━━ Supplied material
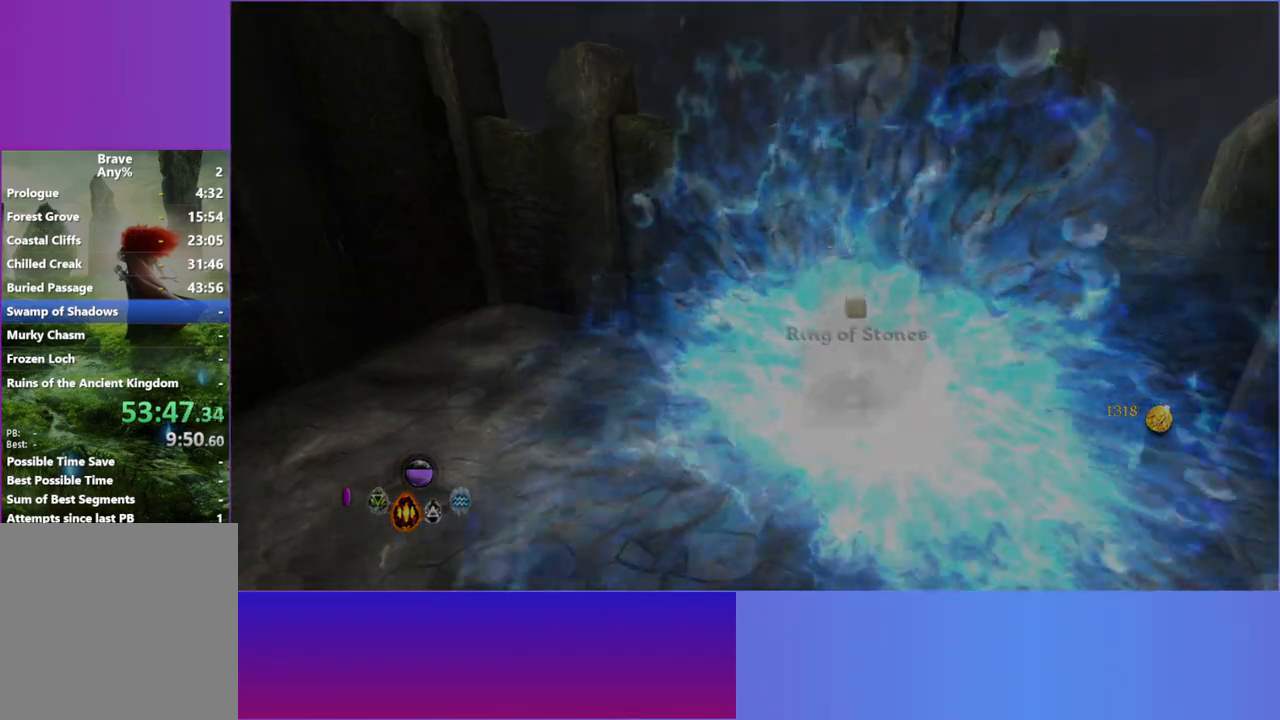
{"buttons": [], "left_stick": "center", "right_stick": "center", "events": [[33, "Y", "up"], [133, "Y", "down"], [233, "Y", "up"]]}
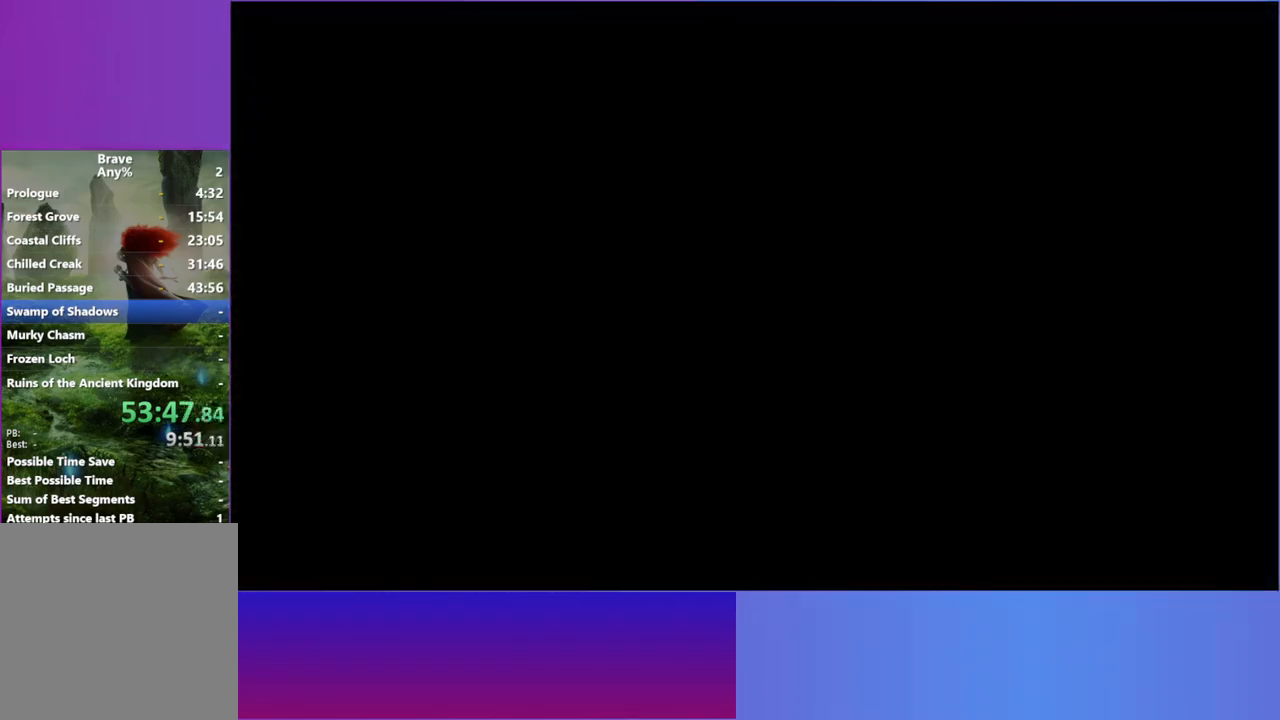
{"buttons": [], "left_stick": "center", "right_stick": "center", "events": []}
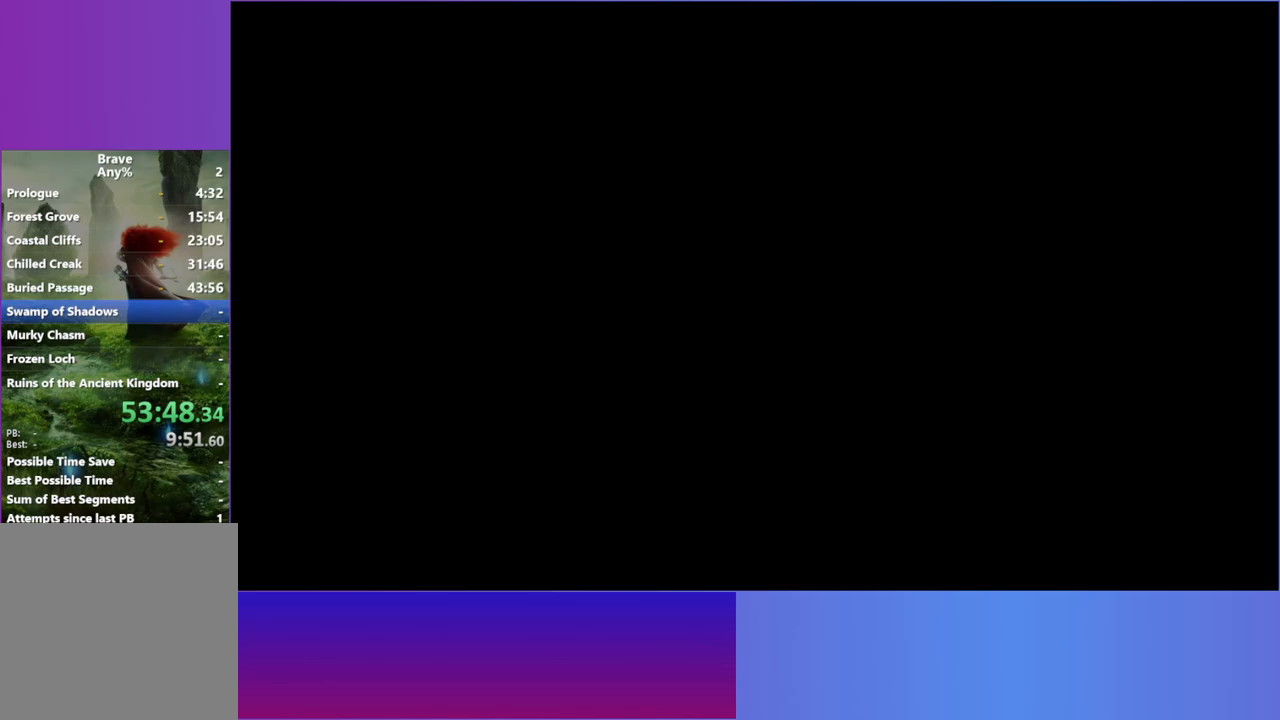
{"buttons": [], "left_stick": "center", "right_stick": "center", "events": []}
━━━━
Give back the listing unchanged. Strip out the pictures.

## Output
{"buttons": [], "left_stick": "center", "right_stick": "center", "events": [[33, "Y", "up"], [133, "Y", "down"], [233, "Y", "up"]]}
{"buttons": [], "left_stick": "center", "right_stick": "center", "events": []}
{"buttons": [], "left_stick": "center", "right_stick": "center", "events": []}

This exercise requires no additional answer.